Una cosa che ho appreso nel mio lavoro è che l'apicoltura ha innumerevoli declinazioni: queste possono essere legate alle tradizioni dei diversi Paesi dove è praticata o dalle aspettative che ciascun individuo matura quando intreccia un rapporto con le api. Tutto ciò può anche essere mutevole nel tempo, con più la conoscenza reciproca uomo/alveare si fa profonda. Tuttavia ciò che ho capito, è che ogni declinazione dell'apicoltura merita rispetto, e con rispetto ho ascoltato la ricetta del Prof. Seeley, che ha senza dubbio arricchito la mia conoscenza. Ho anche maturato una mia opinione in merito, che non condividerò con voi.


Per stimolare la vostra personale prospettiva dell'apicoltura, mi diverte giocare a fare l'avvocato del diavolo e concludo con alcune domande aperte su quanto sopra esposto:

1) siamo certi che Darwin avrebbe desiderato questo tipo di apicoltura?

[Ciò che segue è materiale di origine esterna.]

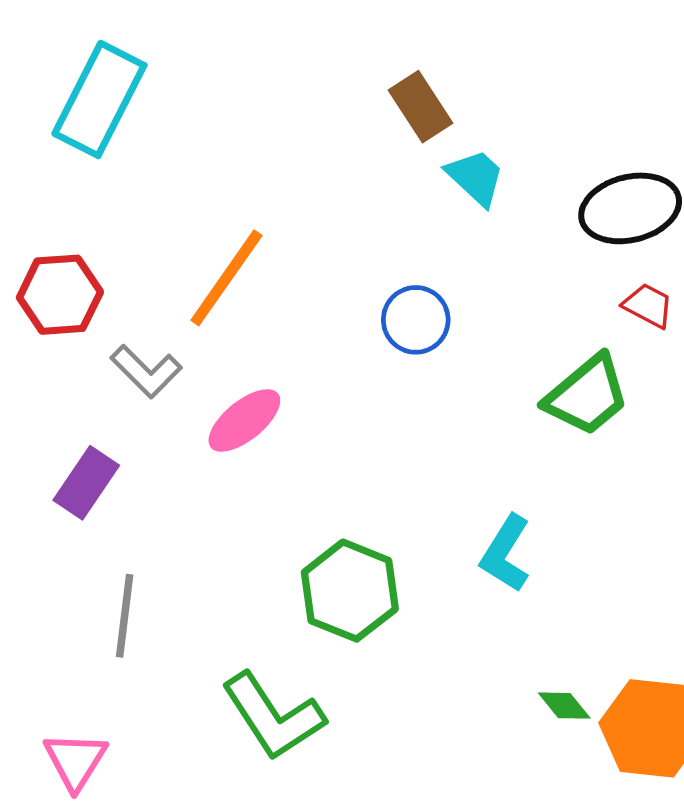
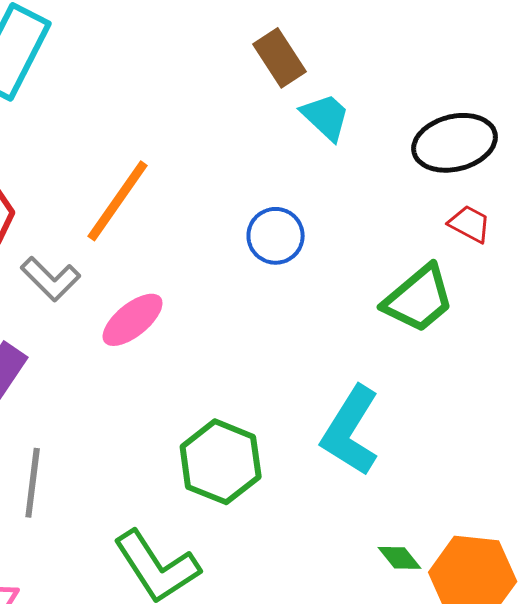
cyan L-shape: (506, 553) -> (351, 431), size x1.4

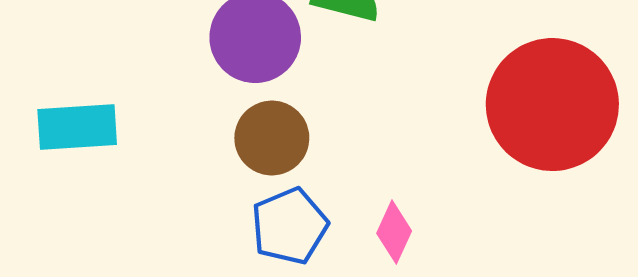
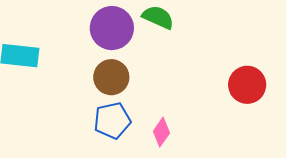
red circle: (552, 105) -> (247, 85), size x0.6

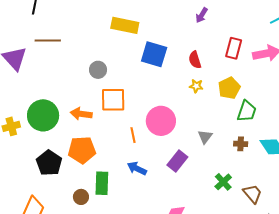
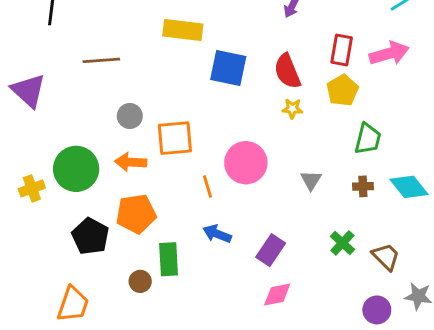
brown line: (48, 41) -> (101, 60), moved
red semicircle: (195, 60) -> (287, 71), size x1.4
gray circle: (98, 70) -> (130, 116), moved
yellow pentagon: (229, 88) -> (342, 90), moved
purple rectangle: (177, 161) -> (271, 250), moved

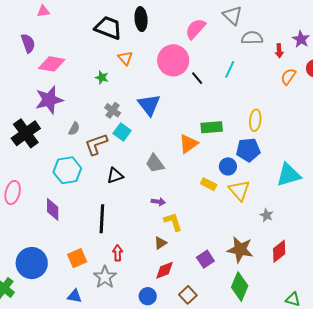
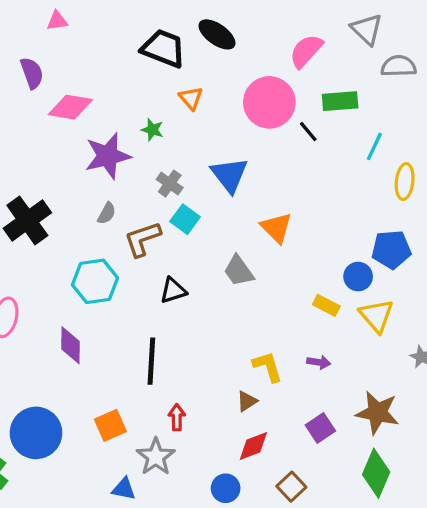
black ellipse: (141, 19) -> (217, 34), turned -50
cyan line: (230, 69) -> (374, 146), moved
purple star: (49, 100) -> (108, 156), moved
yellow ellipse: (255, 120) -> (405, 182), moved
green rectangle: (212, 127) -> (340, 101), moved
orange triangle: (188, 144) -> (276, 228), moved, turned -40
purple arrow: (158, 202) -> (319, 362), moved
blue triangle: (75, 296) -> (124, 489), moved

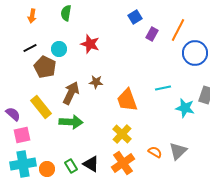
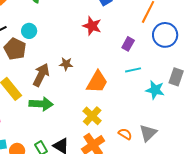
purple rectangle: (152, 34) -> (128, 44), moved
red star: (90, 44) -> (92, 26), moved
orange trapezoid: (127, 100) -> (97, 82), turned -130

2) ha senso parlare di "evoluzione" in luoghi (quali le Americhe o l'Oceania) dove le api non sono native, bensì importate dall'uomo?

3) l'apicoltore (beeKEEPer) per definizione tiene le api: è giusto arrivare a sopprimere una colonia?

4) se oggi non troviamo ambienti ricchi di api selvatiche, come possiamo trovare il luogo giusto? non è forse prioritario concentrarsi sul ripristinare ambienti idonei?